Testo di lettura:
□ □ □
Prima parte
Il Pontificato di Francesco ha avviato dei processi universali, per rimettere al centro le persone ed il creato, rispetto a logiche economiche basate esclusivamente sulla produzione di nuove merci, che trasformano i cittadini in consumatori e li inducono a rincorrere l’acquisto di beni di consumo superflui o comunque non sempre necessari. Nel precedente post, ho descritto solo alcuni dei passaggi importanti di questo Pontificato. Mi è stato chiesto dalla Redazione di dedicare un secondo post per dare conto delle posizioni contrarie al messaggio di Francesco, sia dentro che fuori la comunità ecclesiale.
□ □ □
Consegna 1:
Che cosa è stato chiesto dalla Redazione, secondo il testo sul pontificato di Francesco?
Consegna 2:
Per favore, prosegui il testo sul pontificato di Francesco a partire dalla sua ultima frase.

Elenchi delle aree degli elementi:
□ □ □
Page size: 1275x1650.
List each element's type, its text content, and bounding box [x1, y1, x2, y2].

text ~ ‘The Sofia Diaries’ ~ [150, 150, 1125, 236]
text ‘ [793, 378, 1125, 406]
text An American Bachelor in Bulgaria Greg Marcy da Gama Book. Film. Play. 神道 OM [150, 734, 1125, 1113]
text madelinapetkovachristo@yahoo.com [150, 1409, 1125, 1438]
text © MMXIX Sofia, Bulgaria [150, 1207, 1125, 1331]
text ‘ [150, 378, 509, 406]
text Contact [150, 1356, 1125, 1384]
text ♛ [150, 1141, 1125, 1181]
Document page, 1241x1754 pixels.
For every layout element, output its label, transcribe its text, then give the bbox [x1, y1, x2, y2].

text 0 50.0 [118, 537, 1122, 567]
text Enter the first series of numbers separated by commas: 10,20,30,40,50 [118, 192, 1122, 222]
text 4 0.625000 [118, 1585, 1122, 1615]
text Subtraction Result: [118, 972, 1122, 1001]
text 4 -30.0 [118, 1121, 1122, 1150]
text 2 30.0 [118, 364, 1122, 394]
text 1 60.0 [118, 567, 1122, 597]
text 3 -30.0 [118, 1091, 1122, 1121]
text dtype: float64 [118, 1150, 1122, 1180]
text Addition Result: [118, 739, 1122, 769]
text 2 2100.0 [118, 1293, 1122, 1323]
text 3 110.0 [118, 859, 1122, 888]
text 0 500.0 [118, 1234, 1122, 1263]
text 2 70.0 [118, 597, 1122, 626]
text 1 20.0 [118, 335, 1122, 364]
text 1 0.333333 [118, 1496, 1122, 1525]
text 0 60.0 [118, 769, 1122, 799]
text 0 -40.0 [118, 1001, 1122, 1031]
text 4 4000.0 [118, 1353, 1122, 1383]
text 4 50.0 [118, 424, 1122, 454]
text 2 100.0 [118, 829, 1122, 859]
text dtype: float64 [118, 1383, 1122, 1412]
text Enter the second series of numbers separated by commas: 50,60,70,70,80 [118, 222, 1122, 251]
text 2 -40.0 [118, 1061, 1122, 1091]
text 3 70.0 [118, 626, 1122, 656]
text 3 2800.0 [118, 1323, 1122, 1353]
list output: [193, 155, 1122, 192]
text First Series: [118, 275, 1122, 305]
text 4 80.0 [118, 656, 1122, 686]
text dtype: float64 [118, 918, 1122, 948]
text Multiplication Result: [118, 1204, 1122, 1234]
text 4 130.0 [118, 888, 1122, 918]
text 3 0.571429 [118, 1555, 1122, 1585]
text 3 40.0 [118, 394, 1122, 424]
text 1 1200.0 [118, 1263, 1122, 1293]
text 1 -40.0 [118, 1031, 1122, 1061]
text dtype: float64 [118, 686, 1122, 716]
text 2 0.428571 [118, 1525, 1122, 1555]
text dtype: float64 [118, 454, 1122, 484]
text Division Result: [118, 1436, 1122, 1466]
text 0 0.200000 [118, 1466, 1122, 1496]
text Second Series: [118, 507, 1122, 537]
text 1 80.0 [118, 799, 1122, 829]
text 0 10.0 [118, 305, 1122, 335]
□ □ □
Risposta 1:
Di dedicare un secondo post alle posizioni contrarie al messaggio di Francesco, sia dentro che fuori la comunità ecclesiale.

Risposta 2:
Il tema è reale, è presente sui giornali e sui blog: è stato trattato dal giornalista Nello Scavo nel libro I Nemici di Francesco, edizioni Piemme, al quale rimando i lettori. Cosa succede? Succede che da anni alcuni laici e (pochi) vescovi si dedicano a rivolgere accuse a Francesco: la sua elezione sarebbe nulla; il vero papa sarebbe ancora Benedetto XVI ; Francesco sarebbe eretico perché abbandona la retta tradizione. Spesso tali laici e vescovi, critici con il Papa, guardano con favore ai regimi di “democratura” (democrazia illiberale o vicina alla dittatura). Perché questa acrimonia contro il Papa?
A mio avviso, i nuclei di oppositori al papato di Francesco possono essere due: il primo di natura economico-finanziaria, il secondo di natura teologica.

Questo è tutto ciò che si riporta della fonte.